BEGIN Records for processing

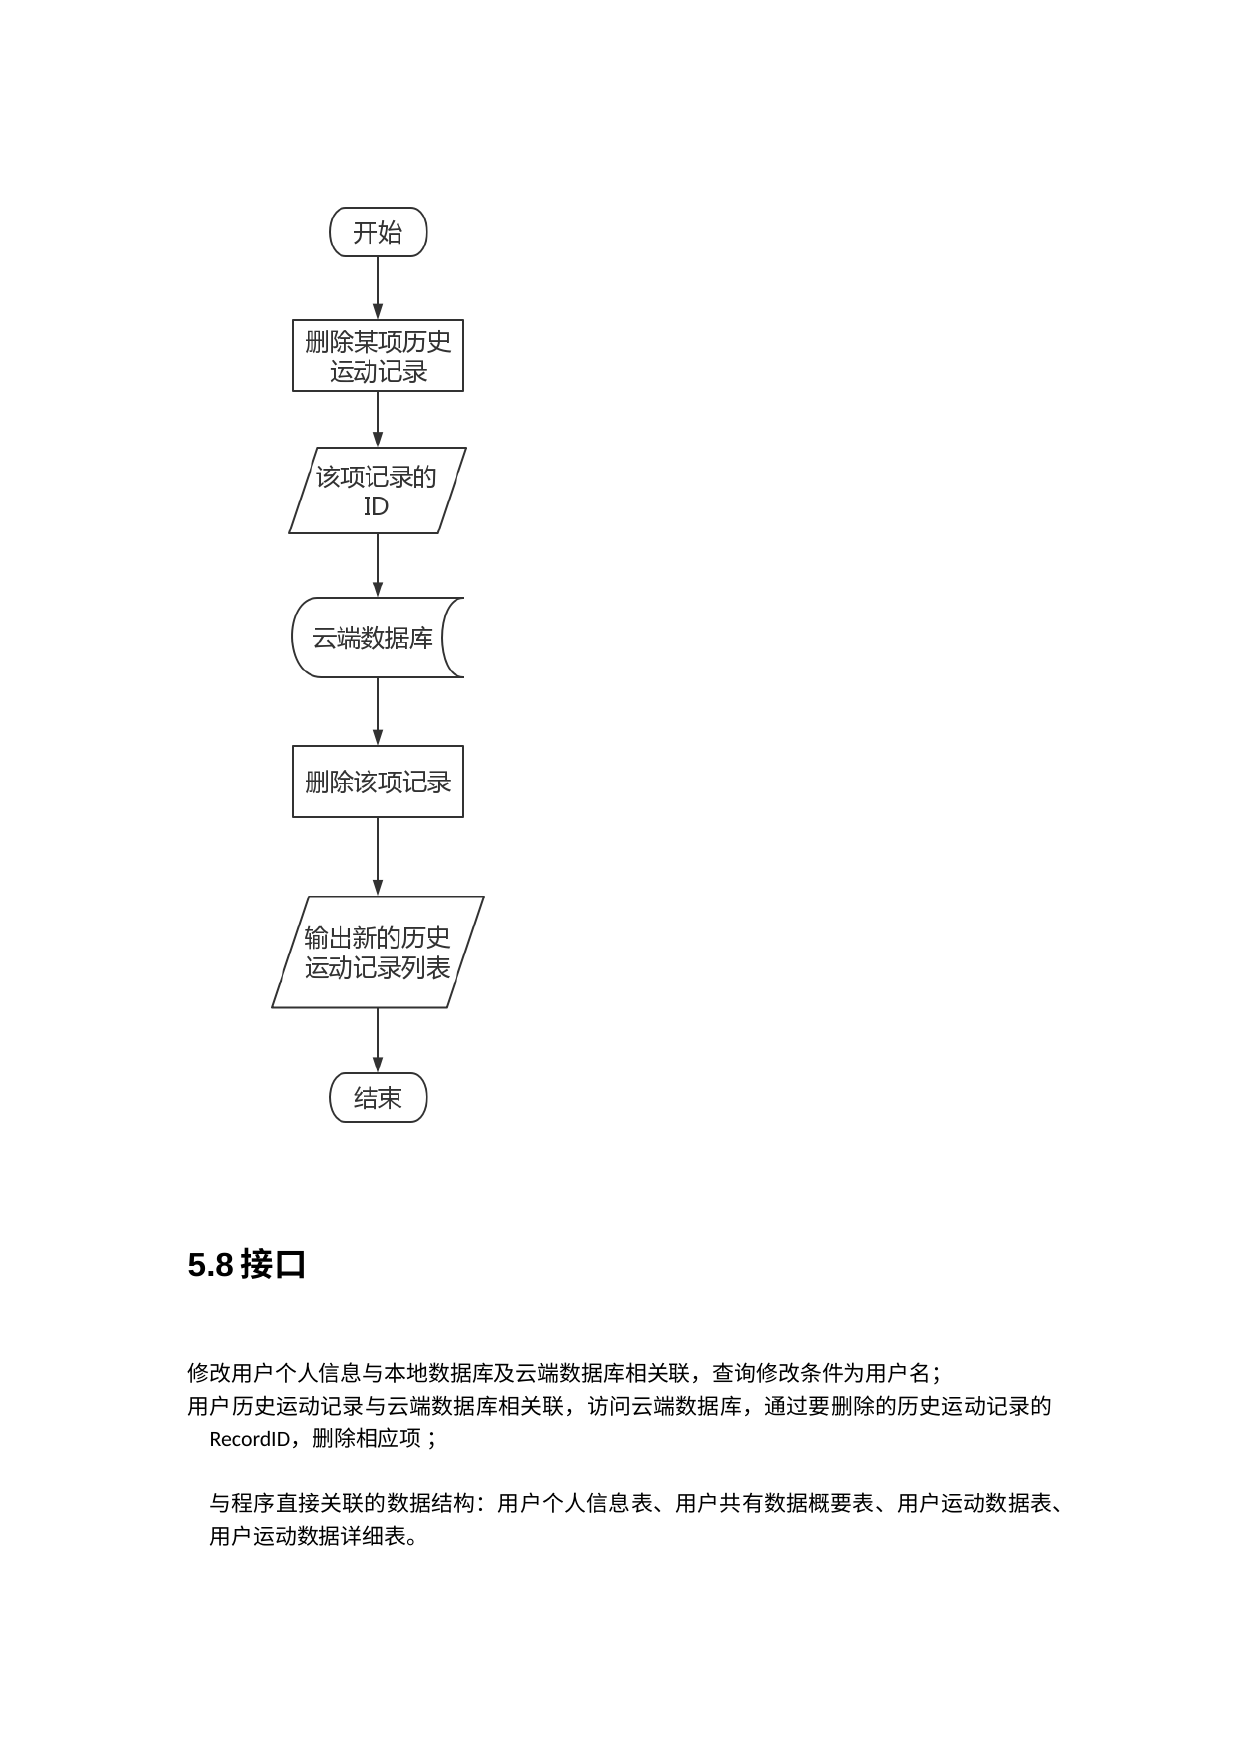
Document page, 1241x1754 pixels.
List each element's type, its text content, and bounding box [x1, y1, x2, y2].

text 用户历史运动记录与云端数据库相关联，访问云端数据库，通过要删除的历史运动记录的RecordID，删除相应项 ； [187, 1388, 1053, 1453]
text 修改用户个人信息与本地数据库及云端数据库相关联，查询修改条件为用户名； [187, 1356, 1053, 1388]
picture [225, 162, 514, 1152]
text 与程序直接关联的数据结构：用户个人信息表、用户共有数据概要表、用户运动数据表、用户运动数据详细表。 [209, 1486, 1053, 1551]
subtitle 5.8接口 [187, 1229, 1053, 1294]
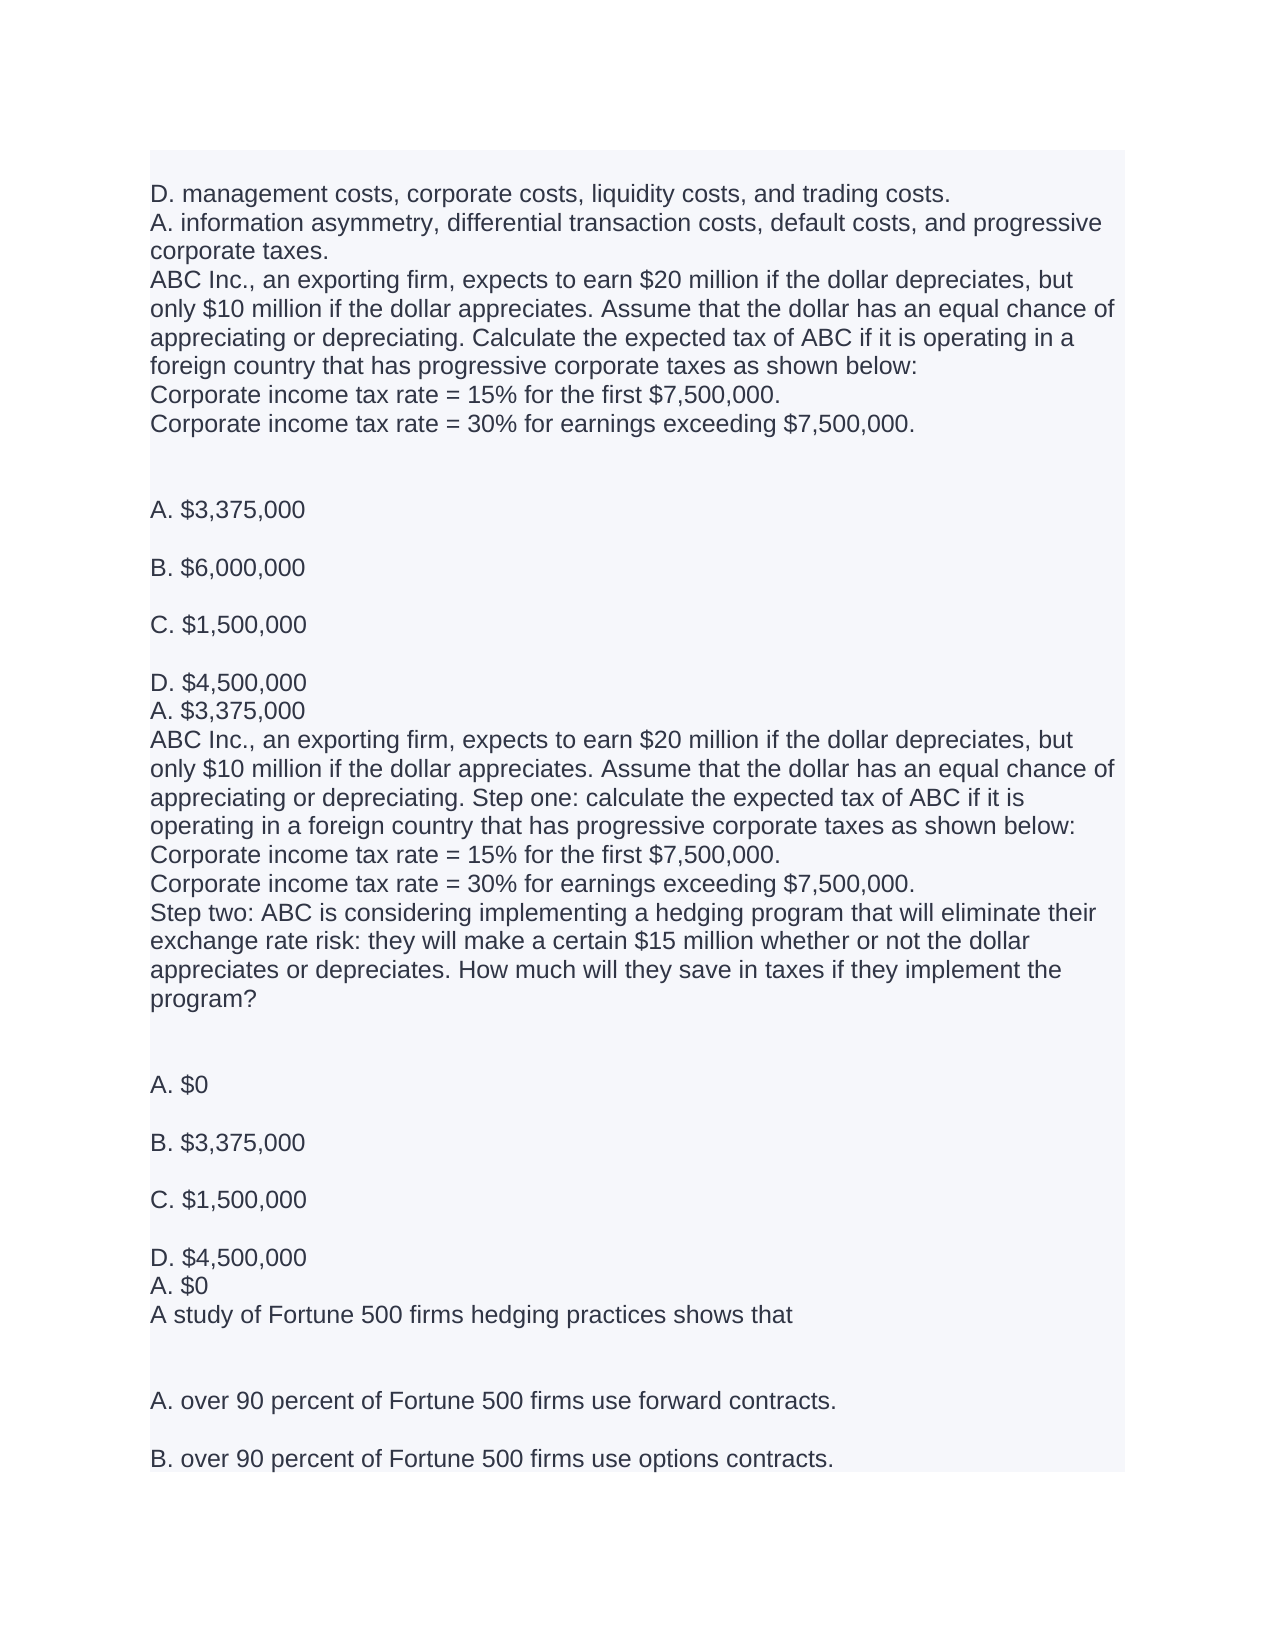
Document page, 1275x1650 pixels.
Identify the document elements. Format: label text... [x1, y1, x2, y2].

text A. $3,375,000 [150, 696, 1125, 725]
text A. $0 [150, 1271, 1125, 1300]
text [150, 1300, 1125, 1472]
text A. information asymmetry, differential transaction costs, default costs, and progressive corporate taxes. [150, 207, 1125, 265]
text ABC Inc., an exporting firm, expects to earn $20 million if the dollar depreciates, but only $10 million if the dollar appreciates. Assume that the dollar has an equal chance of appreciating or depreciating. Step one: calculate the expected tax of ABC if it is operating in a foreign country that has progressive corporate taxes as shown below: Corporate income tax rate = 15% for the first $7,500,000. Corporate income tax rate = 30% for earnings exceeding $7,500,000. Step two: ABC is considering implementing a hedging program that will eliminate their exchange rate risk: they will make a certain $15 million whether or not the dollar appreciates or depreciates. How much will they save in taxes if they implement the program? A. $0 B. $3,375,000 C. $1,500,000 D. $4,500,000 [150, 725, 1125, 1271]
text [150, 150, 1125, 207]
text ABC Inc., an exporting firm, expects to earn $20 million if the dollar depreciates, but only $10 million if the dollar appreciates. Assume that the dollar has an equal chance of appreciating or depreciating. Calculate the expected tax of ABC if it is operating in a foreign country that has progressive corporate taxes as shown below: Corporate income tax rate = 15% for the first $7,500,000. Corporate income tax rate = 30% for earnings exceeding $7,500,000. A. $3,375,000 B. $6,000,000 C. $1,500,000 D. $4,500,000 [150, 265, 1125, 696]
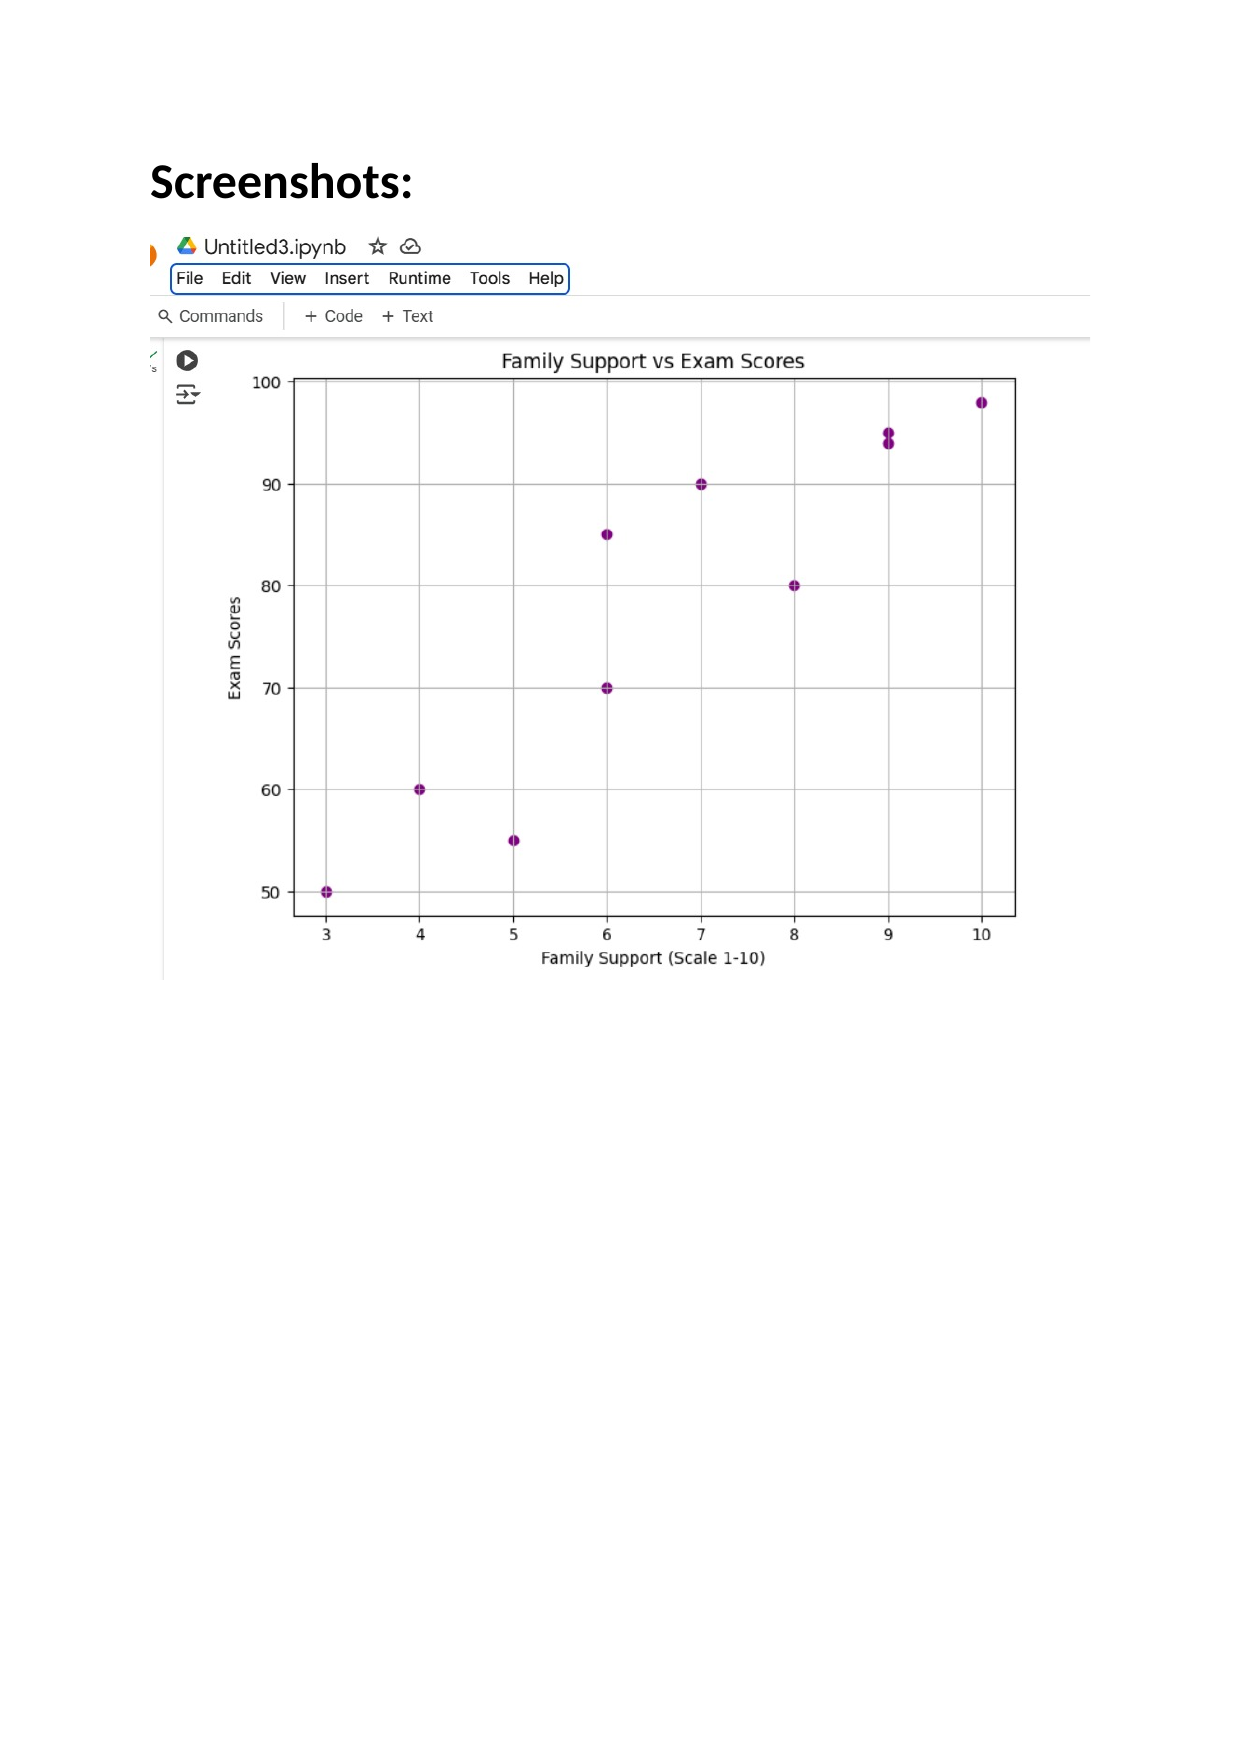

END Records for processing

=== What is required ===
Write out the material above exactly. Skip the pictures.

=== Problem solution ===
Document page, 1241x1754 pixels.
List each element's type, its text content, and bounding box [x1, y1, x2, y2].

text 用户历史运动记录与云端数据库相关联，访问云端数据库，通过要删除的历史运动记录的RecordID，删除相应项 ； [187, 1388, 1053, 1453]
text 修改用户个人信息与本地数据库及云端数据库相关联，查询修改条件为用户名； [187, 1356, 1053, 1388]
picture [225, 162, 514, 1152]
text 与程序直接关联的数据结构：用户个人信息表、用户共有数据概要表、用户运动数据表、用户运动数据详细表。 [209, 1486, 1053, 1551]
subtitle 5.8接口 [187, 1229, 1053, 1294]
Document page, 1275x1650 pixels.
Identify the document elements. Format: label text... [x1, y1, x2, y2].

text A. $3,375,000 [150, 696, 1125, 725]
text A. $0 [150, 1271, 1125, 1300]
text [150, 1300, 1125, 1472]
text A. information asymmetry, differential transaction costs, default costs, and progressive corporate taxes. [150, 207, 1125, 265]
text ABC Inc., an exporting firm, expects to earn $20 million if the dollar depreciates, but only $10 million if the dollar appreciates. Assume that the dollar has an equal chance of appreciating or depreciating. Step one: calculate the expected tax of ABC if it is operating in a foreign country that has progressive corporate taxes as shown below: Corporate income tax rate = 15% for the first $7,500,000. Corporate income tax rate = 30% for earnings exceeding $7,500,000. Step two: ABC is considering implementing a hedging program that will eliminate their exchange rate risk: they will make a certain $15 million whether or not the dollar appreciates or depreciates. How much will they save in taxes if they implement the program? A. $0 B. $3,375,000 C. $1,500,000 D. $4,500,000 [150, 725, 1125, 1271]
text [150, 150, 1125, 207]
text ABC Inc., an exporting firm, expects to earn $20 million if the dollar depreciates, but only $10 million if the dollar appreciates. Assume that the dollar has an equal chance of appreciating or depreciating. Calculate the expected tax of ABC if it is operating in a foreign country that has progressive corporate taxes as shown below: Corporate income tax rate = 15% for the first $7,500,000. Corporate income tax rate = 30% for earnings exceeding $7,500,000. A. $3,375,000 B. $6,000,000 C. $1,500,000 D. $4,500,000 [150, 265, 1125, 696]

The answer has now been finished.